Robots.txt After Formalization: Compliance, Defection, and the Limits of Voluntary Protocol

In early 2025, researchers deployed successive versions of robots.txt across 36 institutional websites and watched 130 self-declared bots for 40 days. The data from one bot, ByteSpider — operated by ByteDance and classified by the study as an AI data scraper — looked like this: 0% endpoint access compliance, 0% disallow compliance, 39.8% crawl-delay compliance. The study’s table notes that ByteSpider “does not promise to respect robots.txt.”

The crawl-delay figure is the strange one. Crawl-delay is an informal convention that asks bots to pause between requests; it reduces server load and has been widely adopted by well-behaved crawlers for years. It is not mentioned in RFC 9309, the September 2022 IETF document that formalized robots.txt as a Standards Track protocol with explicit normative requirements after 28 years as an industry practice with no standards body behind it. Crawl-delay is not MUST. It is not SHOULD. It is not there.

ByteSpider partially respects a convention the formal standard omits while showing near-zero compliance with the provisions the formal standard requires. That inversion is the governance question.

The formal standard

RFC 9309 is a Standards Track document — the IETF’s designation for specifications that represent community consensus and have cleared the Internet Engineering Steering Group’s review. It was published in September 2022 and lists four co-authors: Martijn Koster, who wrote the original 1994 robots.txt proposal, and Gary Illyes, Henner Zeller, and Lizzi Sassman, all three of Google LLC.

The abstract says the document “specifies and extends” Koster’s 1994 protocol. The additions are specific: formal ABNF syntax for the file format, UTF-8 encoding requirements, a minimum parsing limit of 500 kibibytes, explicit redirect-following rules (crawlers SHOULD follow at least five consecutive redirects before treating a redirect chain as a disallow), and the most-specific-match rule (the most specific path match MUST be used). What does not appear in the standard, anywhere, is crawl-delay. It is absent from the normative requirements, the ABNF grammar, and the examples.

The MUST requirements that do appear cover the core protocol precisely. Crawlers MUST follow parseable rules if robots.txt is successfully downloaded. If robots.txt is unreachable due to server or network errors, crawlers MUST assume complete disallow. The file MUST be UTF-8 encoded. These requirements have no enforcement mechanism. RFC 9309 says so directly: “These rules are not a form of access authorization.”

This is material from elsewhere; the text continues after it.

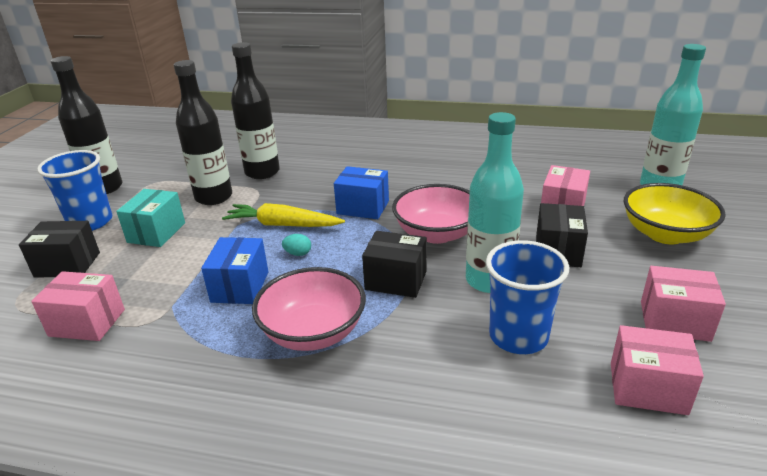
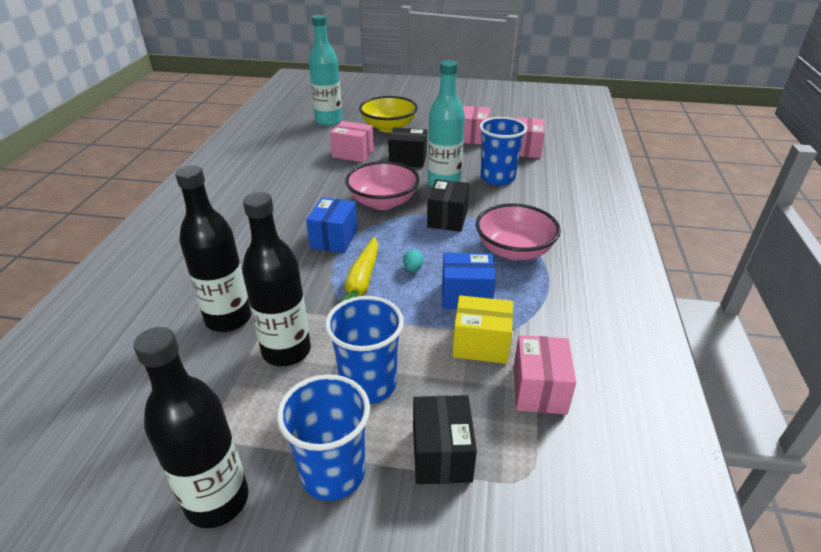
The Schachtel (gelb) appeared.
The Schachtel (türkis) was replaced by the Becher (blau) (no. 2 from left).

That sentence positions RFC 9309 as a formalization of a voluntary norm, not a technical control. This was the design of the 1994 document too. Koster’s June 1994 consensus text — the working document the web adopted — described the standard as “not an official standard backed by a standards body” and “not enforced by anybody.” What RFC 9309 changed between 1994 and 2022 is the precision of the definitions. The compliance model remained voluntary.

What the study measured

Kim et al. (arXiv:2505.21733) ran a controlled experiment across 36 institutional websites, tracking 130 self-declared bots with known user agents. They collected baseline data in January 2025 — a version with restrictions on three paths — and then deployed three successive versions from February 12 to March 29, each for two weeks: a version adding a 30-second crawl-delay; a version restricting most bots to a single endpoint (/page-data); and a version completely disallowing most bots, with eight SEO crawlers exempted.

Compliance was measured across three dimensions. Crawl-delay compliance tracked whether bots actually paused the required time between requests. Endpoint access compliance measured what fraction of a bot’s page accesses went to permitted paths rather than restricted ones. Disallow compliance measured whether bots avoided restricted paths under the complete-disallow version.

The study’s primary finding is directional and holds across categories: stricter directives receive lower compliance. But the breakdown by crawler type is not uniform.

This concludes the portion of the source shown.